Sunday, March 05, 2006

Civil War in Iraq? Mission Accomplished!

William F. Buckley, Jr., editor at large for the far-right National Review, has declared defeat. “One can’t doubt,” he wrote on 2/24/2006, “that the American objective in Iraq has failed.” According to Buckley, the Bush administration operated on the assumptions that Iraqis would transcend their differences, cooperate to end insurgent violence, and pursue a society with religious freedom. But that hasn’t happened. And Mr. Bush, as “military leaders” are sometimes compelled to do, must “acknowledge a tactical setback, but…insist on the survival of strategic policies…And the kernel here is the acknowledgment of defeat.”

Despite the troubles in Iraq, the administration:

can defend itself historically, standing by the inherent reasonableness of the postulates. After all, they govern our policies in Latin America, in Africa, and in much of Asia…

In Buckley’s estimation, it would be better for Americans to concede defeat in Iraq than to abandon the principles which impelled us. “The killer insurgents are not entitled to blow up the shrine of American idealism.”

These claims, coming from a former C.I.A. operative who worked to undermine the Mexican government in the early 1950s, have no credibility.

By Buckley’s own account, he spent a year working under Everette Howard Hunt, Jr., one of the worst of the worst. Hunt is most famous for his Watergate caper with fellow C.I.A. officer James McCord against Richard Nixon, but Hunt has a lot of other dubious achievements. He was propaganda officer for the 1954 coup in Guatemala and the 1961 invasion of Cuba. In the mid-1980s, he sued Spotlight magazine over an article about his alleged involvement in some unpleasantness in Dallas, Texas — and lost. I’m not trying to convict Buckley by association. I’m merely noting that whatever he learned from Everette Howard Hunt, Jr. couldn’t be good.

And that makes me question Buckley’s concern for his metaphorical shrine to American idealism. What ideals does he have in mind? Toppling legitimate foreign leaders to replace them with thugs? Rigging elections? Building a better plutocracy? Raising mercenary armies and paying them with drug money? In the name of freedom and democracy, the U.S. has worked tirelessly against freedom and democracy in Latin America and elsewhere. We always have high-sounding excuses for supporting tyrants and butchers.
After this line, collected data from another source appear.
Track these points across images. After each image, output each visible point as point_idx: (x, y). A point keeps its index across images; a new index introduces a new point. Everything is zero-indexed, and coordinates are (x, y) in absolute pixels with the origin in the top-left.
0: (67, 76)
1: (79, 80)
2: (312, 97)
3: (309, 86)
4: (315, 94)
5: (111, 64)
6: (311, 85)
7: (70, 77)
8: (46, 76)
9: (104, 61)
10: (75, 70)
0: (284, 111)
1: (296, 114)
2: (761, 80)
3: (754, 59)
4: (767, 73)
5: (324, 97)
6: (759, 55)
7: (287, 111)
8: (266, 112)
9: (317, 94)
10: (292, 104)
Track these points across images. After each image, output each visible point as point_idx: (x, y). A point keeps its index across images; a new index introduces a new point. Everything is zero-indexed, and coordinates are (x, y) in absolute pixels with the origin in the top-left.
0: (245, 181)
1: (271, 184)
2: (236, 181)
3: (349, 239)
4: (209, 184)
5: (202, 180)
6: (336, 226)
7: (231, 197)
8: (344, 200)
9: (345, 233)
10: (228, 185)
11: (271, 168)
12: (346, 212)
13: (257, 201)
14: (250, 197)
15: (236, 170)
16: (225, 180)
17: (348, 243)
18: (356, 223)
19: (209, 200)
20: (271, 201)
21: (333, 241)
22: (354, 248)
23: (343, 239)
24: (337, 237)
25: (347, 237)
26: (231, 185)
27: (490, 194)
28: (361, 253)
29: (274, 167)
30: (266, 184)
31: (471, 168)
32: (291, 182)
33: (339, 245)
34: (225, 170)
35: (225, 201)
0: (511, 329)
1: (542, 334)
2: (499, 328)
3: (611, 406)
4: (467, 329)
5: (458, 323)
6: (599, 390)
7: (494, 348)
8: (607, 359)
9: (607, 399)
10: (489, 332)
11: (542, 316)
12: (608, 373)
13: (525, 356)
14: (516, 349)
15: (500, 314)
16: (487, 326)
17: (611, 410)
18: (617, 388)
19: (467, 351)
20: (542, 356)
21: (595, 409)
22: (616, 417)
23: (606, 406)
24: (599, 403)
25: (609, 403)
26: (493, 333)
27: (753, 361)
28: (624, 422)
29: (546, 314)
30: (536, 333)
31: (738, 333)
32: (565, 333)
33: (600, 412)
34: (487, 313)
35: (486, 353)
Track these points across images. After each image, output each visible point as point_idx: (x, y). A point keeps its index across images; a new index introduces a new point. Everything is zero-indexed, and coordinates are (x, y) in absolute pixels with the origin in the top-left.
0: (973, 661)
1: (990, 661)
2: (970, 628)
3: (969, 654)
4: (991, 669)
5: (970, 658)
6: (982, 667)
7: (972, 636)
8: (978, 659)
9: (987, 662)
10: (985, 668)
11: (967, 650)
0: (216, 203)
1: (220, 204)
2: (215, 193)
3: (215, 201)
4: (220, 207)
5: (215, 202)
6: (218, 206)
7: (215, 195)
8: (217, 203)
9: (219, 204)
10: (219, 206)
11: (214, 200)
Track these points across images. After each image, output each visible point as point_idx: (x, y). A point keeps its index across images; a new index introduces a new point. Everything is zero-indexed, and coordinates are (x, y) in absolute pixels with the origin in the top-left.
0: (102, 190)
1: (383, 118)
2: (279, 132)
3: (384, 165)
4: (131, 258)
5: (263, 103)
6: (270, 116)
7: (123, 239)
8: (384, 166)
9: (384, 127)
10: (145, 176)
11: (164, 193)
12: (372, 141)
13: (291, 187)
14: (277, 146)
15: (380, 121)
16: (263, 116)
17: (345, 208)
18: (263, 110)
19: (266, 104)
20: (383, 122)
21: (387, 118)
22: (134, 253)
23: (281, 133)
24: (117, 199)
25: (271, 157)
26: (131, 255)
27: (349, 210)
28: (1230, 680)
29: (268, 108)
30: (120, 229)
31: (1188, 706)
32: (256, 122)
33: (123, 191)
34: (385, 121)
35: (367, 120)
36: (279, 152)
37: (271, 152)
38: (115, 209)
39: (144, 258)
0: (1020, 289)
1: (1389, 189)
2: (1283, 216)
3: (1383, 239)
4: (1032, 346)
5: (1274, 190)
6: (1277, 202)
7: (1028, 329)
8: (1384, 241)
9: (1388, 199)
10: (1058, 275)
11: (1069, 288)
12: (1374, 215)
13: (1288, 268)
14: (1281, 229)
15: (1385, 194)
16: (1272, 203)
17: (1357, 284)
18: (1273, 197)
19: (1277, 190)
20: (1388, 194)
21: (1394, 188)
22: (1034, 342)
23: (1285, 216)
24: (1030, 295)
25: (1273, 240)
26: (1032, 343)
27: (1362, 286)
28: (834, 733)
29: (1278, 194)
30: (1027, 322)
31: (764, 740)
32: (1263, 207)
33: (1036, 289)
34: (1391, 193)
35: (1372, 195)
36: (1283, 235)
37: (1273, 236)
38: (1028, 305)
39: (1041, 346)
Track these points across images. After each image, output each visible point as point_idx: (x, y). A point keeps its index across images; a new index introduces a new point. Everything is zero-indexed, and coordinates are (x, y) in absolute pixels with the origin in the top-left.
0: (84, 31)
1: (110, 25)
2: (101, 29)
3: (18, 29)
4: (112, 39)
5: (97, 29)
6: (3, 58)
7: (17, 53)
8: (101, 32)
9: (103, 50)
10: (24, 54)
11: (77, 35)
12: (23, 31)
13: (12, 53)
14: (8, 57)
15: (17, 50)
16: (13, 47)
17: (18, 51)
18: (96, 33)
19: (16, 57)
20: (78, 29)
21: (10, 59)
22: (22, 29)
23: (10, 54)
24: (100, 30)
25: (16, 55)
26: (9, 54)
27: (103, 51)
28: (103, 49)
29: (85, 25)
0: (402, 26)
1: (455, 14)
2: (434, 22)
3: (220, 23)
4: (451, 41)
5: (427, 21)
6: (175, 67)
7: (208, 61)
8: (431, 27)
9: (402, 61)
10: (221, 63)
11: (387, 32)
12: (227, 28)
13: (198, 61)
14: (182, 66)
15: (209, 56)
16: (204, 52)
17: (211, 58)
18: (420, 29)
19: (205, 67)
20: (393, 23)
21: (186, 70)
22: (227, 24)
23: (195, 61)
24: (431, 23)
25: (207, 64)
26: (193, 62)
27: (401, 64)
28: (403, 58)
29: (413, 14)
Buckley thinks we must preserve the “strategic policies” behind our invasion of Iraq. He doesn’t say what those policies might be, perhaps because they are insufficiently uplifting. The terrible reality is that we have no exit strategy for Iraq because we don’t plan on leaving. (Why else are we building permanent bases there?) If the United States converted to renewable energy sources tomorrow, the neo-cons would still press for occupation of Iraq, with an eye on Iran. Modern armies run on oil, and the neo-cons anticipate a lot of wars in the future. They want their hands on the oil spigot to thwart future adversaries — like Europe and China.


When we were defeated in Vietnam, some commentators lamented that our noble cause had gone tragically awry. But it was never a noble cause; it was a war built on lies from the very beginning — just as the invasion of Iraq was the bastard child of government deceit. The idea that civil war in Iraq represents a failure of U.S. policy presumes that the U.S. wants stability. Is there any reason to believe that?